REDAZIONE LEGNANO

Bambino di 6 anni "avvicinato" da un procuratore senza scrupoli

Il papà di buon senso non ci sta e si ribella: "Preferisco far giocare mio figlio con gli amici"

Giovani calciatori (immagine d'archivio)

Legnano (Milano), 9 novembre 2015 - Succede che perfino il mondo del calcio giovanile dilettantistico si piega alle logiche del profitto. La storia raccontata da un papà il cui figlio gioca nella categoria pulcini di una squadra di calcio della zona è emblema di un sistema che troppo spesso dimentica il proprio scopo educativo, trattando i piccoli giocatori come merce di scambio o come una sorta di «investimento» a basso rischio. Tutto è cominciato quando la squadra satellite di un’importante società a livello nazionale ha richiesto il bambino: «Anni fa ho giocato anche io nelle giovanili di questa società – ha raccontato il padre – so come funziona: se non sei un fenomeno resti fuori, o giochi cinque minuti in amichevole. All’epoca ero rimasto indietro con gli studi e non frequentavo più i miei amici; insomma: qualcosa che non augurerei a nessuno. Non era questo che volevo per mio figlio e ho detto no per lasciarlo a giocare dove si divertiva».

La squadra in questione aveva tentato di allettare il genitore parlando dei diversi tornei internazionali ai quali il bambino avrebbe partecipato. Piccolo dettaglio, le spese del viaggio e dell’albergo sarebbero state a carico dei genitori, che avrebbero anche dovuto accompagnarlo: «Con il mio lavoro è impensabile spendere qualche migliaia di euro l’anno per seguirlo in giro per l’Europa». Al rifiuto del genitore ecco la reazione della squadra in cui gioca il bambino: «Non mi hanno parlato per un po’. Avrebbero voluto usare mio figlio per avere i premi valorizzazione, soldi che vengono intascati dalle società minori se il piccolo calciatore dovesse salire di categoria in un futuro». In tutto questo mercato che non tiene conto della volontà del bambino solo la scelta risoluta di un genitore può evitare che i giovani calciatori siano trattati come una merce. Spesso, infatti, sono le eccessive aspettative dei papà e delle mamme il vero problema.

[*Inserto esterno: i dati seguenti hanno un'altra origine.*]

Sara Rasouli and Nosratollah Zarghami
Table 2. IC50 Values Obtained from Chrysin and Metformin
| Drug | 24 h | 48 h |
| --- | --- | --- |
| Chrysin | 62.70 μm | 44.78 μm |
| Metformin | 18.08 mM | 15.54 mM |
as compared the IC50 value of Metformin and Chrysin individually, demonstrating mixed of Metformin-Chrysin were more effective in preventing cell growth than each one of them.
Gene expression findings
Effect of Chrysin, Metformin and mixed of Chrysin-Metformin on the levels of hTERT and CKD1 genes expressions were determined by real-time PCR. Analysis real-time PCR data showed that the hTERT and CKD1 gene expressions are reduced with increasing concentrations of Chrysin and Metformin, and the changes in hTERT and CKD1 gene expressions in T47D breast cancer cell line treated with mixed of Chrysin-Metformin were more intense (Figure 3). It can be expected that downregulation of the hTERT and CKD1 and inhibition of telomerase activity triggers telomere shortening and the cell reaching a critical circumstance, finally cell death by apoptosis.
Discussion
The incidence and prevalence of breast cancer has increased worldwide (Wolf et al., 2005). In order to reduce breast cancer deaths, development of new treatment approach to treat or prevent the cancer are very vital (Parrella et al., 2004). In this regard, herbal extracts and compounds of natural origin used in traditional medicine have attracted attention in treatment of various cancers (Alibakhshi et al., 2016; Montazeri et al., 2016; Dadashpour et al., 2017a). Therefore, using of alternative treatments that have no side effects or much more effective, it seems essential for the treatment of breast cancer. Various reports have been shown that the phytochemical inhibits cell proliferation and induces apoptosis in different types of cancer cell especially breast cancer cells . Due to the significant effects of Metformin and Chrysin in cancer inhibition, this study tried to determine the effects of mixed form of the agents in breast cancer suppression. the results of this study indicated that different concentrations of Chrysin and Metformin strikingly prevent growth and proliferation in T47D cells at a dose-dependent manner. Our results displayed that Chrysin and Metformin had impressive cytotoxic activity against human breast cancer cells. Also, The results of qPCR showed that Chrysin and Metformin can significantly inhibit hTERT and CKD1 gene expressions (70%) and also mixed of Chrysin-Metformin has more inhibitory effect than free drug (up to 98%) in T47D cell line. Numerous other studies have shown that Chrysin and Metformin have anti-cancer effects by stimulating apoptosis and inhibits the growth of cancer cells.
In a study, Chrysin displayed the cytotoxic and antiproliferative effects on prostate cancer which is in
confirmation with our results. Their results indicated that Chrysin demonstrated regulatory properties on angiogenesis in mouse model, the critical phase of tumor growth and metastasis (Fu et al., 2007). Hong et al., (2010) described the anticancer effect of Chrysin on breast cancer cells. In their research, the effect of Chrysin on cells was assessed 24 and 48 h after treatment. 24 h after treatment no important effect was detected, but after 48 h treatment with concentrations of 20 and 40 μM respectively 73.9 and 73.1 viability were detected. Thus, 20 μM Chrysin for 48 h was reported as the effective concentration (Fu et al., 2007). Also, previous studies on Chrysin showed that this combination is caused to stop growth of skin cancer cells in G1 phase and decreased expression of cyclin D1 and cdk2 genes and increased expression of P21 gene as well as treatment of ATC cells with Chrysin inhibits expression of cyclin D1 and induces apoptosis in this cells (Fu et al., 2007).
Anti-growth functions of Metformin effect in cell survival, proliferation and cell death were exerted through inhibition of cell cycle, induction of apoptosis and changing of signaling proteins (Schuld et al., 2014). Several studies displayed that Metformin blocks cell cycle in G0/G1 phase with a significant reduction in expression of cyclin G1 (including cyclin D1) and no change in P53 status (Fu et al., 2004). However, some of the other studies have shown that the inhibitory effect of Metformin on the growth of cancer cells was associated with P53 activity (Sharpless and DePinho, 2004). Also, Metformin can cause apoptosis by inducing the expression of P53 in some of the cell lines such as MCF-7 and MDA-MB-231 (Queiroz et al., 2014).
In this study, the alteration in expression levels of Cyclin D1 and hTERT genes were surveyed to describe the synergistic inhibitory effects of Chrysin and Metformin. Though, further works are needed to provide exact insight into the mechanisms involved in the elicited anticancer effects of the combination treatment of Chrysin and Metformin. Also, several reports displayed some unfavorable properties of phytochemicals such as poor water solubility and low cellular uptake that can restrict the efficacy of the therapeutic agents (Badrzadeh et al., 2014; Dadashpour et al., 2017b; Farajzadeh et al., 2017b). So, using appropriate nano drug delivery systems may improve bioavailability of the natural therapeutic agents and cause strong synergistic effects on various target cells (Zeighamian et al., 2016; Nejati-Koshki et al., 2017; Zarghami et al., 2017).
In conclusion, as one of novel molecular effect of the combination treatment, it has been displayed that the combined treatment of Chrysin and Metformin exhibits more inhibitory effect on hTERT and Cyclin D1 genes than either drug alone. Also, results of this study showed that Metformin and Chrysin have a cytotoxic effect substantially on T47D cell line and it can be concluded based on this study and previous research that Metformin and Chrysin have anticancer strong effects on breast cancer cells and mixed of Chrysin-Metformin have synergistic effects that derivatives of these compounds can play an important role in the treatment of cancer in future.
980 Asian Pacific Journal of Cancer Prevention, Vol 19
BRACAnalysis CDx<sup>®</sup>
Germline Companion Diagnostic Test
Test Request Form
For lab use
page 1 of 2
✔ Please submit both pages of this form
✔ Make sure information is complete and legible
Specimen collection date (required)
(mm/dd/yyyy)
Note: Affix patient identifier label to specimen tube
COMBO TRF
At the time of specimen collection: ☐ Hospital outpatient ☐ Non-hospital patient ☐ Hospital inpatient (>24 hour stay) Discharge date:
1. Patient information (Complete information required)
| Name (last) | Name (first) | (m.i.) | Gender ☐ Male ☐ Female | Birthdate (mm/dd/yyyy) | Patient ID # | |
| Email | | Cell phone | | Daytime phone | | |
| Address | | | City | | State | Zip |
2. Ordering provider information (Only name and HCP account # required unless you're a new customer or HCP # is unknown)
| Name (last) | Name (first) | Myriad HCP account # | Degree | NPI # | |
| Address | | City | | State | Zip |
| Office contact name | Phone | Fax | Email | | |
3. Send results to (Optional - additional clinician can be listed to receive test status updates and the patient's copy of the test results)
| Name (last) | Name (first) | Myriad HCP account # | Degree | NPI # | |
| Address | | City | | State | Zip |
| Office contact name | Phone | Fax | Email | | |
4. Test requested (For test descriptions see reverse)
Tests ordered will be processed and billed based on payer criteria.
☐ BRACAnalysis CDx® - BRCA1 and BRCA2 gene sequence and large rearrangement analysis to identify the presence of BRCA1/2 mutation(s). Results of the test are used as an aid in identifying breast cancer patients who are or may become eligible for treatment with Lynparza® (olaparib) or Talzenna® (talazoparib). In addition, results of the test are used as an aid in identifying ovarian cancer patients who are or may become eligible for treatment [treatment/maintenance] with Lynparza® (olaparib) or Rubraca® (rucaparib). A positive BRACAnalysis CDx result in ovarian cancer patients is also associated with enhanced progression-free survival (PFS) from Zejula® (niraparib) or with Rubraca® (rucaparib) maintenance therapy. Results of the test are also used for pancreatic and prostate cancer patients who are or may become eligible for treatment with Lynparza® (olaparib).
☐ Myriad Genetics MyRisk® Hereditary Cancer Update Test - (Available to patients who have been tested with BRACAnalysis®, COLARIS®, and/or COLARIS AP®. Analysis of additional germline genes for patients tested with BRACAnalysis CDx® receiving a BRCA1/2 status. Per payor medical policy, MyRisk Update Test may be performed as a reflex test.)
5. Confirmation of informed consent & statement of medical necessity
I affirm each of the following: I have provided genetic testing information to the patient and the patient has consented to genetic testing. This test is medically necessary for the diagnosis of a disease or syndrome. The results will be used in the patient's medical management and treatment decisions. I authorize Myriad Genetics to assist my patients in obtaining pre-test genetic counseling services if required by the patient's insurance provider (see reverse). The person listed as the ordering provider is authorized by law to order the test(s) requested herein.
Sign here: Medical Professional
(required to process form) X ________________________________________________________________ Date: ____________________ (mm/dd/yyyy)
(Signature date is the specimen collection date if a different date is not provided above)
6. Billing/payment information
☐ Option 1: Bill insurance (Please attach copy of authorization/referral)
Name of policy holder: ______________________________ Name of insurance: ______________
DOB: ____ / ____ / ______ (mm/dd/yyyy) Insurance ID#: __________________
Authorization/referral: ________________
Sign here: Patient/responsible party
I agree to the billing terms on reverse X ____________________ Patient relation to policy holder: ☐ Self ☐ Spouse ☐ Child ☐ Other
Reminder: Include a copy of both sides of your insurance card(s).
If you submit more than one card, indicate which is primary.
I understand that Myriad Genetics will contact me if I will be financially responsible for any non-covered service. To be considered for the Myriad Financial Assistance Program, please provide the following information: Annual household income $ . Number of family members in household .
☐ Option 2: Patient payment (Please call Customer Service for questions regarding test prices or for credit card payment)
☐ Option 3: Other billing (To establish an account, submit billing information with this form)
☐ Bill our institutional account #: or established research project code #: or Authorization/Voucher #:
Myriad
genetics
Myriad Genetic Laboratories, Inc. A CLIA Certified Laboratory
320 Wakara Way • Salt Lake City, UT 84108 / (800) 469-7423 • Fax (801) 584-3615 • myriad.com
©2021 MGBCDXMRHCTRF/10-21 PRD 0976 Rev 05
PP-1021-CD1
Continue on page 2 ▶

«In seguito ho parlato con una persona vicina al mondo del calcio professionistico, che mi ha fatto intendere di poter piazzare mio figlio in una delle squadre con cui è in contatto in cambio della procura sul bambino, tentativo che ho respinto al mittente. Un procuratore per un bambino di sei anni!». Insomma, per veder giocare il proprio figlio questo genitore avrebbe dovuto piegarsi ad una pratica vietata dalla Federazione Italiana Gioco Calcio per i minori che giocano in quadre non professionistiche: «La questione di fondo è il bene del bambino. Pur di lasciarlo con i suoi amici l’avrei spostato nella squadra del paese vicino».